Pour éclairer le propos et éviter tout jugement trop franco-français, faisons une rapide comparaison de l’organisation de notre système d’enseignement supérieur avec celui de la Californie, dont le PIB est comparable à celui de la France, et où l’enseignement supérieur relève très largement du financement de l’Etat de Californie. Il y a 10 universités seulement où on trouve une recherche de haut niveau, l’ensemble formant l’University of California, et accueillant 200000 étudiants avec un personnel de 155000 "faculty+staff" A côté, on trouve California State University avec 23 campus, 409000 étudiants, 44000 faculty+staff avec très peu de recherche, et des services d’enseignement deux fois plus élevés que dans l’University of California. Le contraste est parlant (de plus, il y a des dizaines de junior colleges, se limitant au niveau L, soit privés soit financés par les comtés, voire les municipalités importantes). Avec les trois universités privées Caltech, Stanford et USC, la recherche universitaire californienne est donc à peu près totalement concentrée sur 13 sites, et sur ces sites à peu près tous les enseignants sont très actifs en recherche. Notons d’ailleurs que la partie fondamentale de cette recherche est en très grande partie financée par le gouvernement fédéral via des contrats concernant directement les équipes, l’université en tant que telle n’intervenant qu’au moment du montage des grands projets, montage financier en particulier, et en y mettant les postes permanents, assurant ensuite seulement la gestion des fonds en prélevant des frais très importants (environ 50 pour cents) pour le fonctionnement général de ses services.

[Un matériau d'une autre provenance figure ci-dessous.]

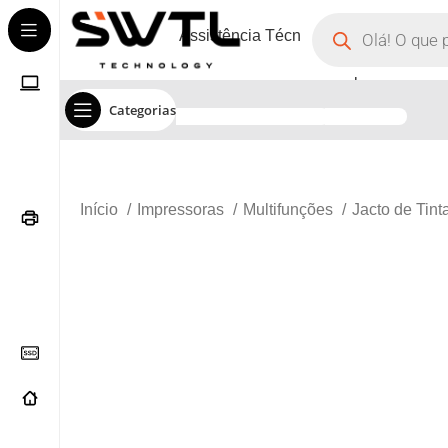
Assistência Técnica
Corporate
Categorias
Início
Impressoras
Multifunções
Jacto de Tint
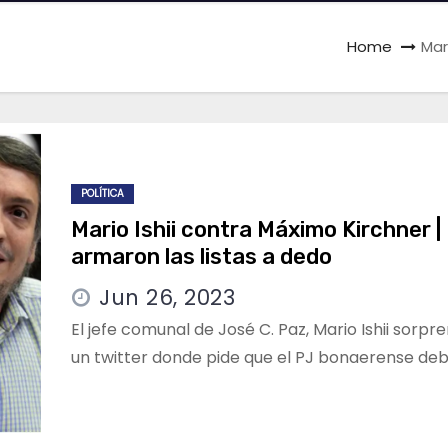
Home
Mar
POLÍTICA
Mario Ishii contra Máximo Kirchner |
armaron las listas a dedo
Jun 26, 2023
El jefe comunal de José C. Paz, Mario Ishii sorpr
un twitter donde pide que el PJ bonaerense de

Par comparaison, une des caractéristiques principales du système français est sa dispersion : s’il y a une quinzaine de nos universités où les enseignants-chercheurs sont majoritairement très actifs en recherche, et majoritairement dans des unités mixtes avec les organismes, il y en a beaucoup d’autres où l’investissement dans la recherche de pointe est beaucoup plus faible. Ce qui n’exclut absolument pas la présence de collègues de grande valeur dans la plupart de ces endroits, qui ont du mal à travailler à cause de leur isolement, et dont les talents se trouvent ainsi gaspillés.

Un autre contraste avec le système d’Etat californien est dans la gouvernance : les grandes décisions y sont prises par le Board of Trustees, unique pour toute l’University of California qui est entièrement nommé par l’Etat : représentants de la société civile et hommes politiques essentiellement. La pratique montre que ceci n’est absolument pas incompatible avec la liberté académique (les résultats sont là pour le montrer) ni avec l’autonomie des 10 campus, mais les oblige simplement à monter des dossiers particulièrement soignés et à les implémenter avec rigueur, d’où en bonne partie leur succès.

Il est évidemment totalement illusoire et démagogique de prétendre que les 88 universités françaises de plein exercice pourraient un jour atteindre en recherche le niveau des treize sites californiens mentionnés ci-dessus ! Il est également chimérique, et d’ailleurs non souhaitable, de vouloir effectuer un démixage qui serait analogue à celui entre l’University of California et California State University. On peut néanmoins s’inspirer en les adaptant de quelques modes de fonctionnement de ce système. Il est en particulier nécessaire d’imaginer des adaptations de notre système qui permettent de ne laisser personne sur le bord de la route, et simultanément d’améliorer l’efficacité de l’utilisation de nos moyens, budgétaires et humains, pour que chaque université puisse donner les meilleures conditions de travail à ses éléments les plus actifs en recherche.